(Listed entries):
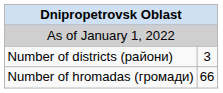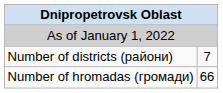Number of districts (райони) | column 2: 3 -> 7
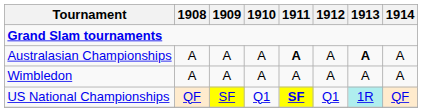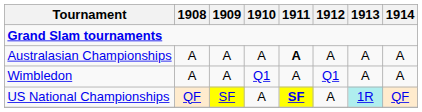Australasian Championships | 1913: bold -> normal
Wimbledon | 1910: A -> Q1
Wimbledon | 1912: A -> Q1
US National Championships | 1910: Q1 -> A
US National Championships | 1912: Q1 -> A
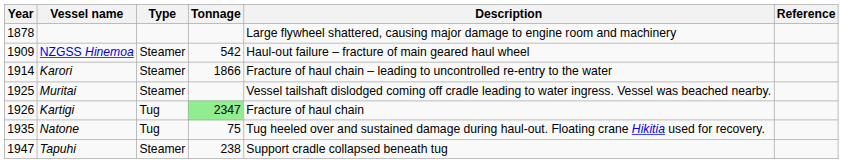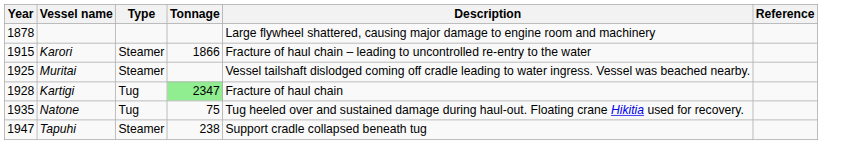- row: 1909 | NZGSS Hinemoa | Steamer | 542 | Haul-out failure – fracture of main geared haul wheel
Karori | Year: 1914 -> 1915
Kartigi | Year: 1926 -> 1928
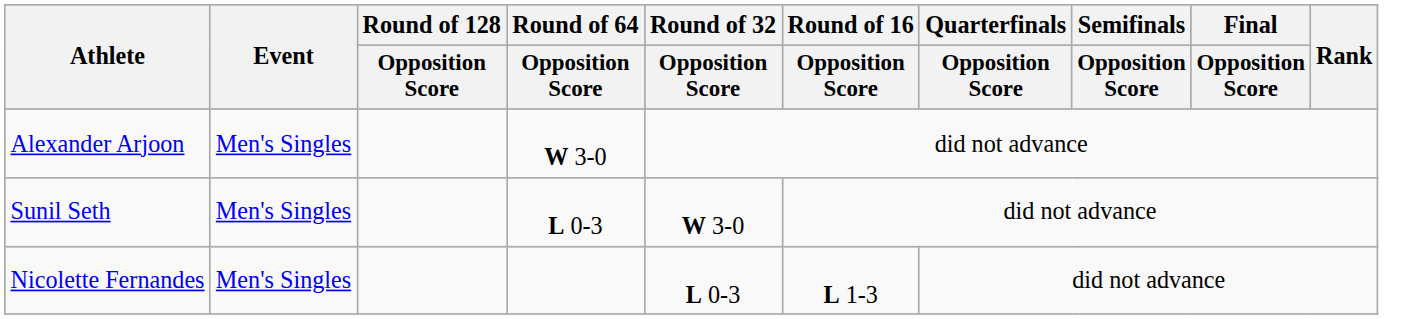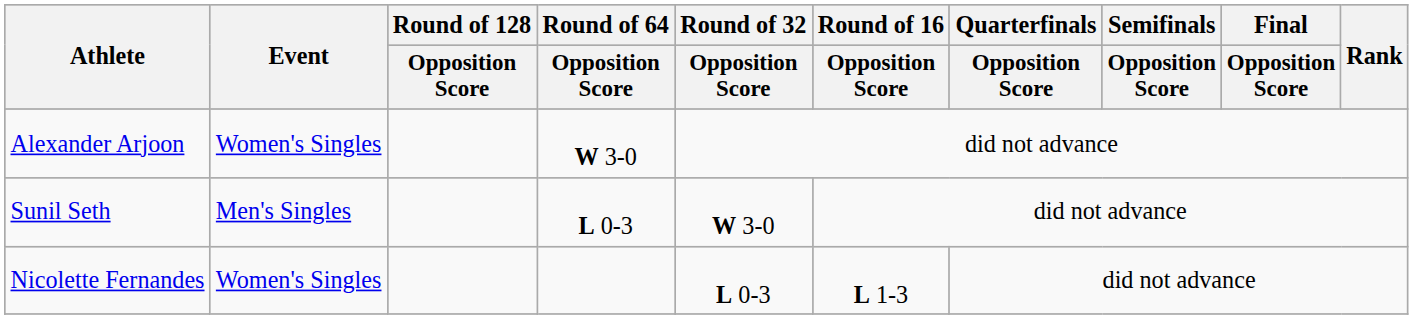Alexander Arjoon | Event: Men's Singles -> Women's Singles
Nicolette Fernandes | Event: Men's Singles -> Women's Singles
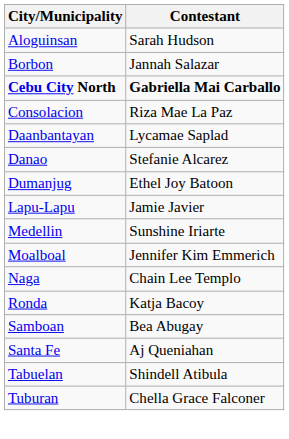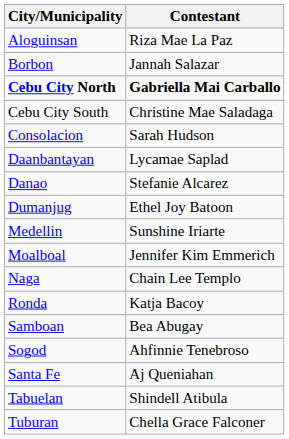Aloguinsan | Contestant: Sarah Hudson -> Riza Mae La Paz
+ row: Cebu City South | Christine Mae Saladaga
Consolacion | Contestant: Riza Mae La Paz -> Sarah Hudson
- row: Lapu-Lapu | Jamie Javier
+ row: Sogod | Ahfinnie Tenebroso
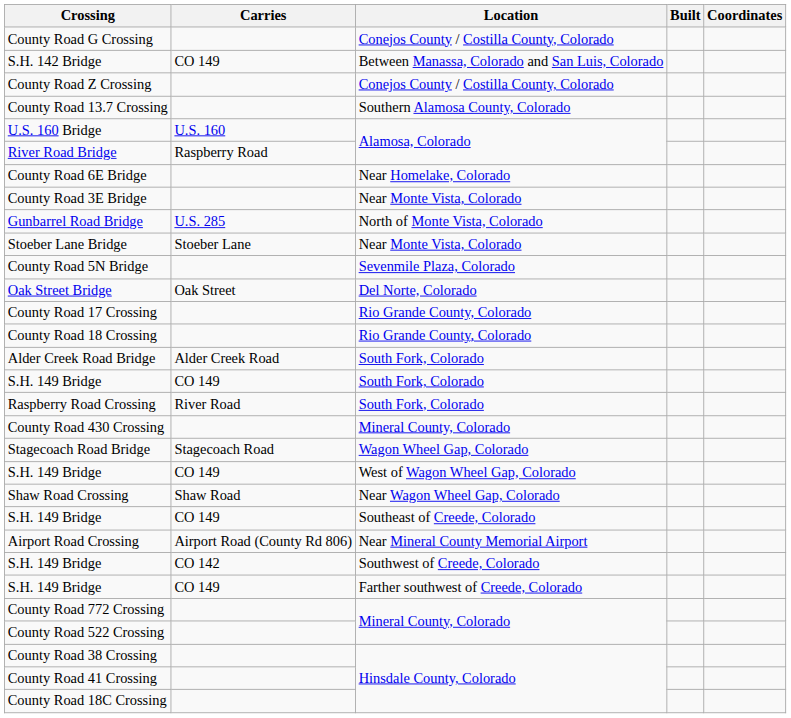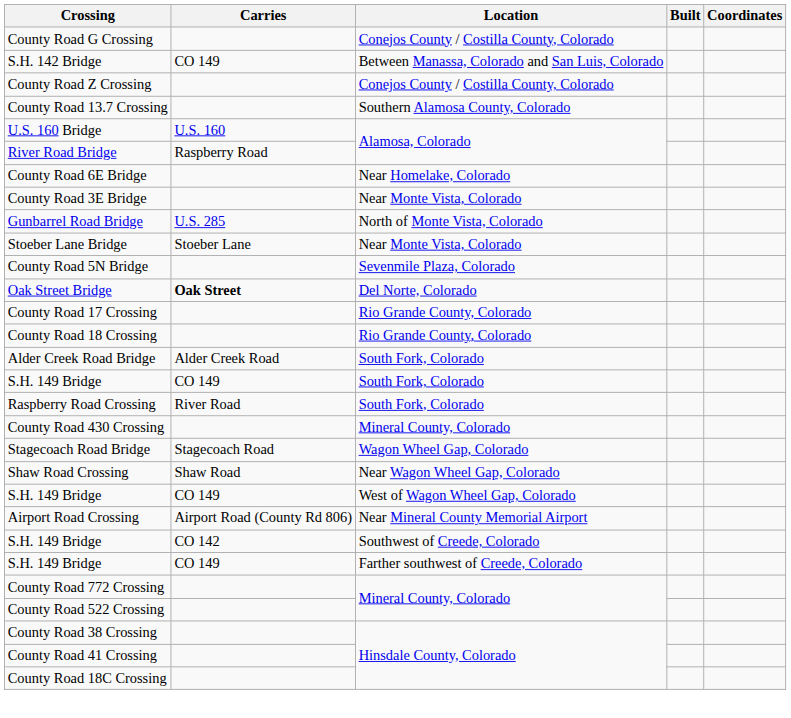Oak Street Bridge | Carries: normal -> bold
rows swapped: Shaw Road Crossing <-> S.H. 149 Bridge / West of Wagon Wheel Gap, Colorado
- row: S.H. 149 Bridge | CO 149 | Southeast of Creede, Colorado
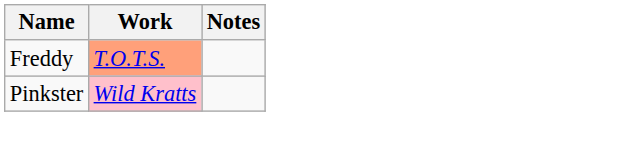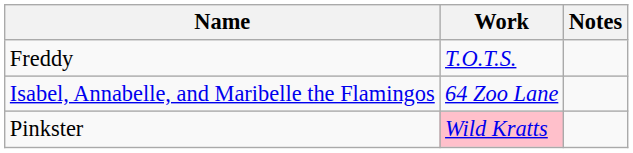Freddy | Work: lightsalmon background -> no background
+ row: Isabel, Annabelle, and Maribelle the Flamingos | 64 Zoo Lane
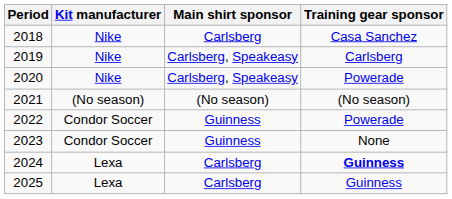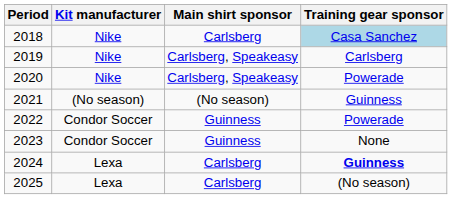2018 | Training gear sponsor: no background -> lightblue background
2021 | Training gear sponsor: (No season) -> Guinness
2025 | Training gear sponsor: Guinness -> (No season)
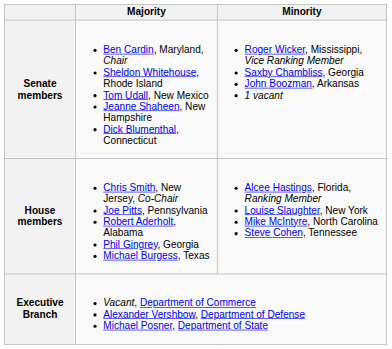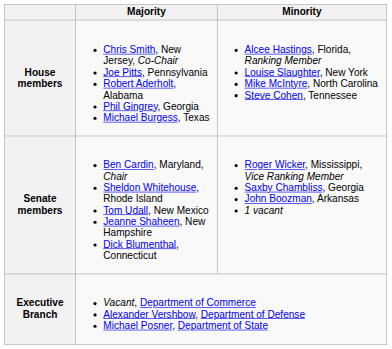rows swapped: Senate members <-> House members
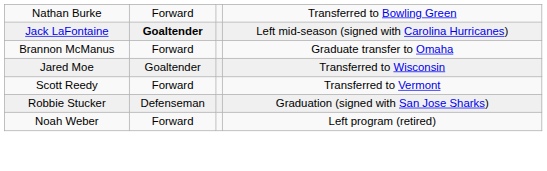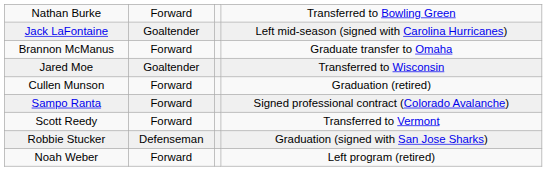Jack LaFontaine | column 2: bold -> normal
+ row: Cullen Munson | Forward | Graduation (retired)
+ row: Sampo Ranta | Forward | Signed professional contract (Colorado Avalanche)
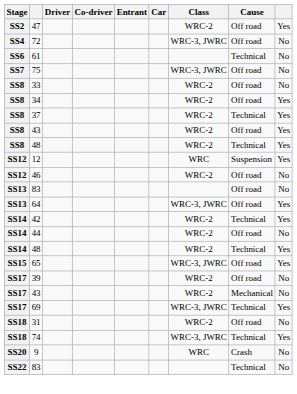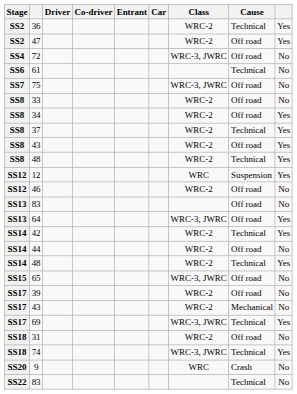+ row: SS2 | 36 | WRC-2 | Technical | Yes
65 | column 9: Yes -> No
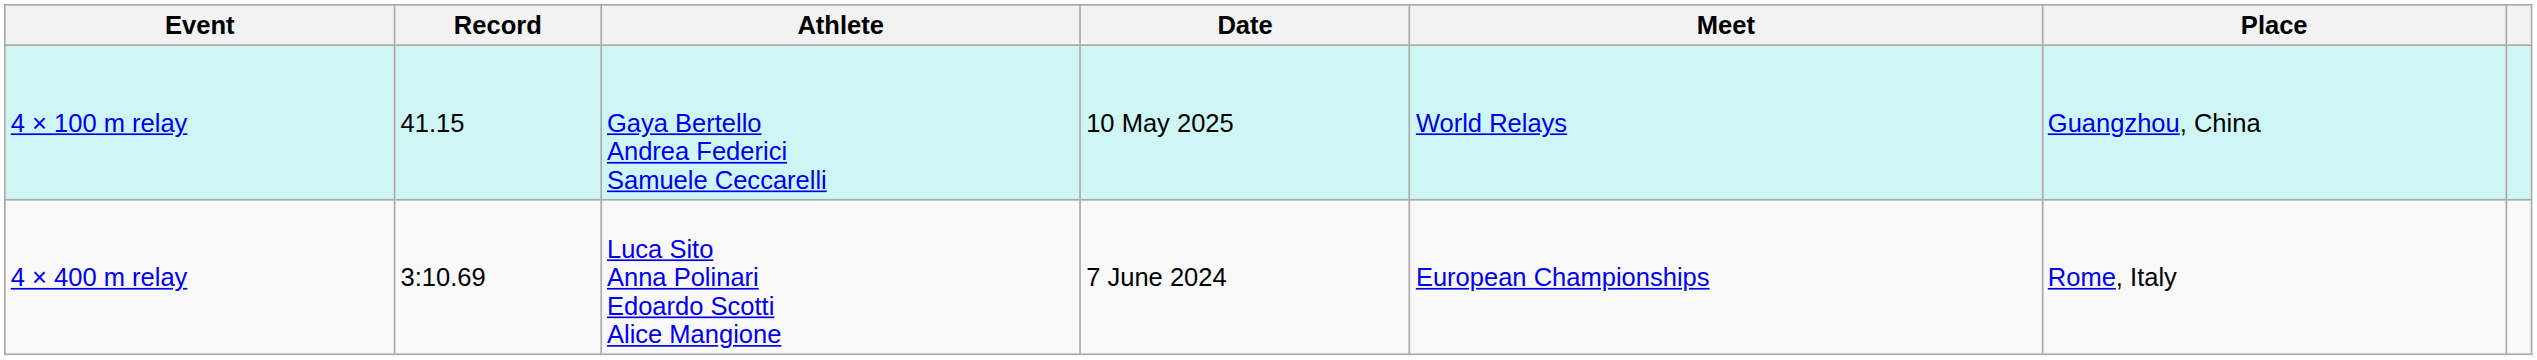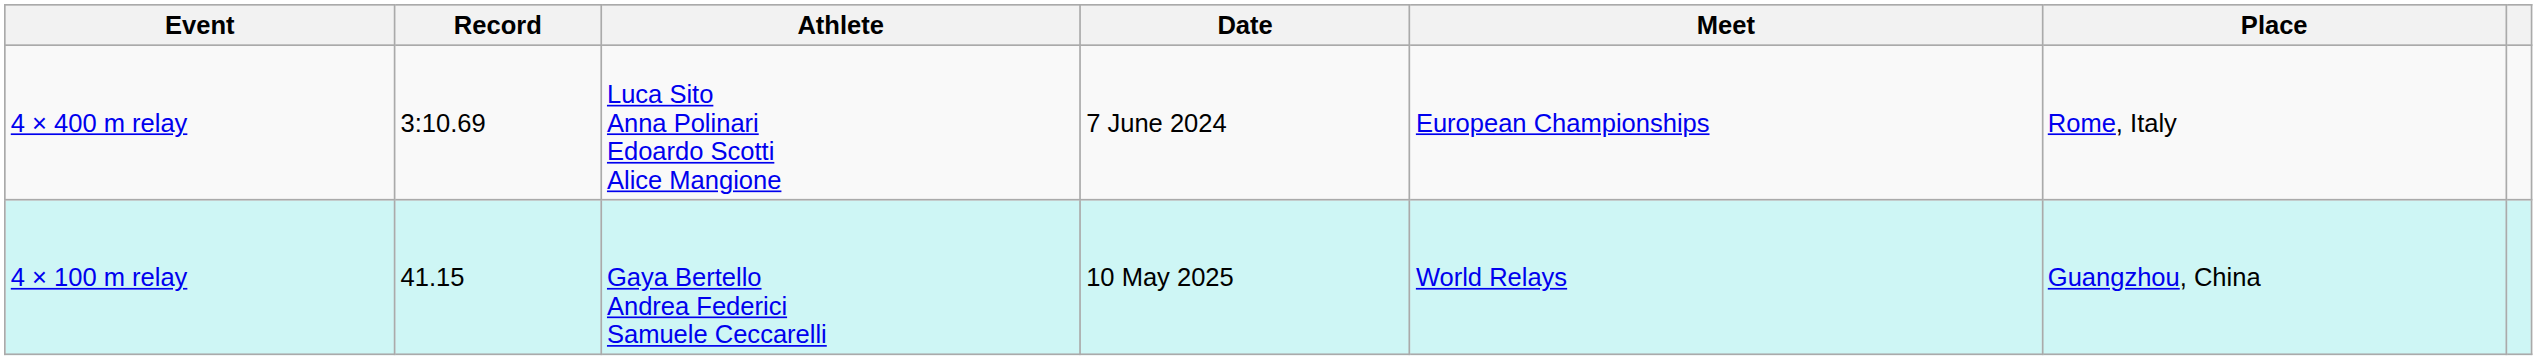rows swapped: 4 × 100 m relay <-> 4 × 400 m relay
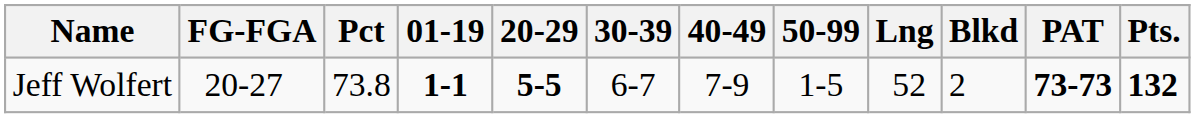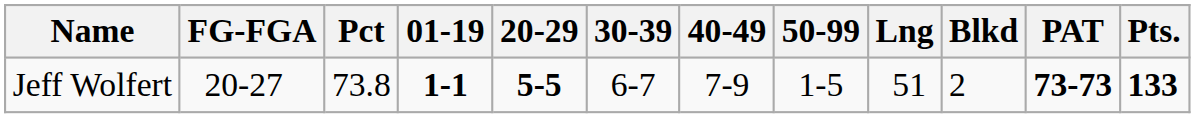Jeff Wolfert | Lng: 52 -> 51
Jeff Wolfert | Pts.: 132 -> 133
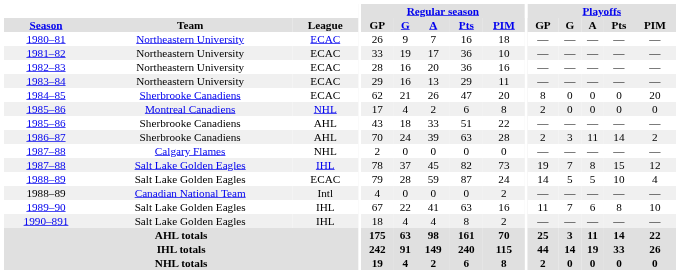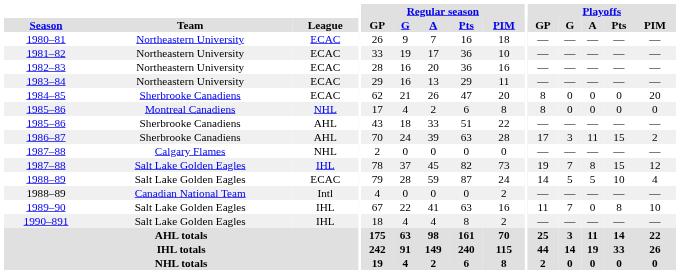1985–86 / Montreal Canadiens | Playoffs / GP: 2 -> 8
1986–87 | Playoffs / GP: 2 -> 17
1986–87 | Playoffs / Pts: 14 -> 15
1989–90 | Playoffs / A: 6 -> 0
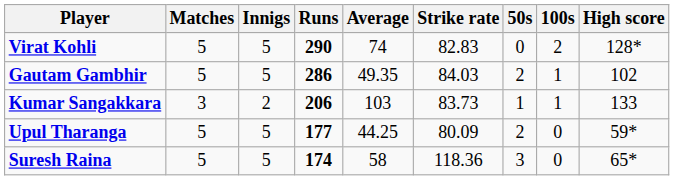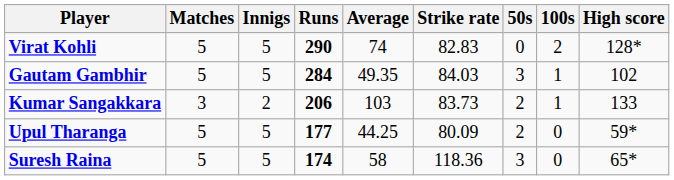Gautam Gambhir | Runs: 286 -> 284
Gautam Gambhir | 50s: 2 -> 3
Kumar Sangakkara | 50s: 1 -> 2
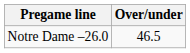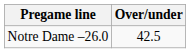Notre Dame –26.0 | Over/under: 46.5 -> 42.5
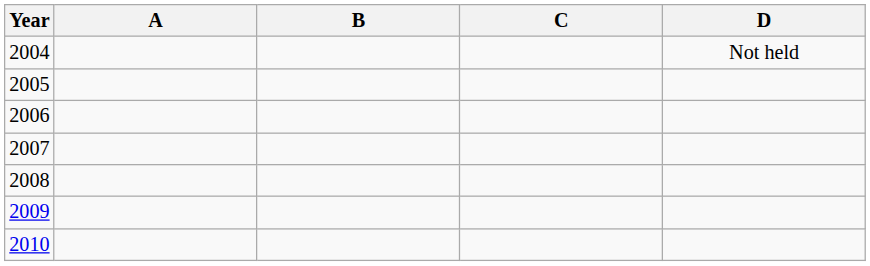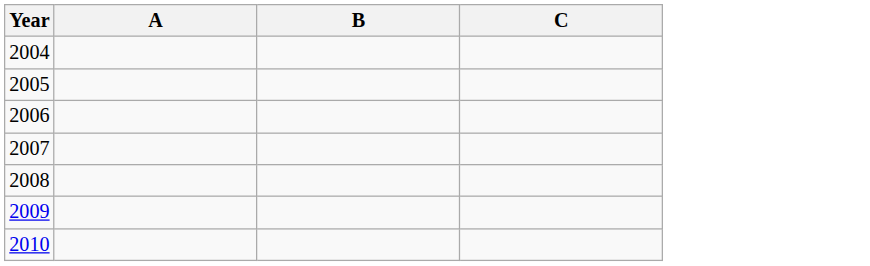- column: D | Not held
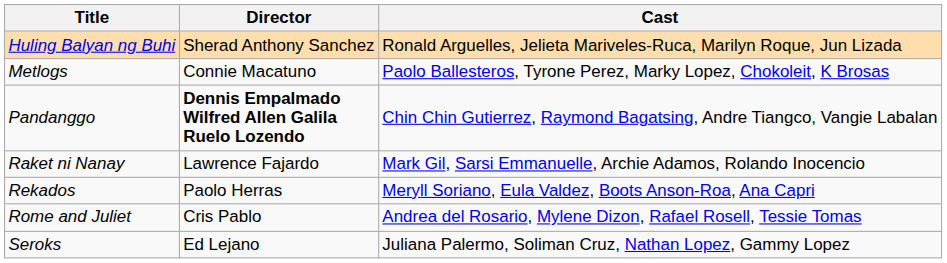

(Written exercise):
Can you pull out every difference line from all the entries above and reproduce each one word for word, with the pictures left out?

(Response for this exercise):
Number of districts (райони) | column 2: 3 -> 7
Australasian Championships | 1913: bold -> normal
Wimbledon | 1910: A -> Q1
Wimbledon | 1912: A -> Q1
US National Championships | 1910: Q1 -> A
US National Championships | 1912: Q1 -> A
- row: 1909 | NZGSS Hinemoa | Steamer | 542 | Haul-out failure – fracture of main geared haul wheel
Karori | Year: 1914 -> 1915
Kartigi | Year: 1926 -> 1928
Alexander Arjoon | Event: Men's Singles -> Women's Singles
Nicolette Fernandes | Event: Men's Singles -> Women's Singles
Aloguinsan | Contestant: Sarah Hudson -> Riza Mae La Paz
+ row: Cebu City South | Christine Mae Saladaga
Consolacion | Contestant: Riza Mae La Paz -> Sarah Hudson
- row: Lapu-Lapu | Jamie Javier
+ row: Sogod | Ahfinnie Tenebroso
Oak Street Bridge | Carries: normal -> bold
rows swapped: Shaw Road Crossing <-> S.H. 149 Bridge / West of Wagon Wheel Gap, Colorado
- row: S.H. 149 Bridge | CO 149 | Southeast of Creede, Colorado
Freddy | Work: lightsalmon background -> no background
+ row: Isabel, Annabelle, and Maribelle the Flamingos | 64 Zoo Lane
2018 | Training gear sponsor: no background -> lightblue background
2021 | Training gear sponsor: (No season) -> Guinness
2025 | Training gear sponsor: Guinness -> (No season)
rows swapped: Senate members <-> House members
Jack LaFontaine | column 2: bold -> normal
+ row: Cullen Munson | Forward | Graduation (retired)
+ row: Sampo Ranta | Forward | Signed professional contract (Colorado Avalanche)
+ row: SS2 | 36 | WRC-2 | Technical | Yes
65 | column 9: Yes -> No
rows swapped: 4 × 100 m relay <-> 4 × 400 m relay
Jeff Wolfert | Lng: 52 -> 51
Jeff Wolfert | Pts.: 132 -> 133
1985–86 / Montreal Canadiens | Playoffs / GP: 2 -> 8
1986–87 | Playoffs / GP: 2 -> 17
1986–87 | Playoffs / Pts: 14 -> 15
1989–90 | Playoffs / A: 6 -> 0
Gautam Gambhir | Runs: 286 -> 284
Gautam Gambhir | 50s: 2 -> 3
Kumar Sangakkara | 50s: 1 -> 2
Notre Dame –26.0 | Over/under: 46.5 -> 42.5
- column: D | Not held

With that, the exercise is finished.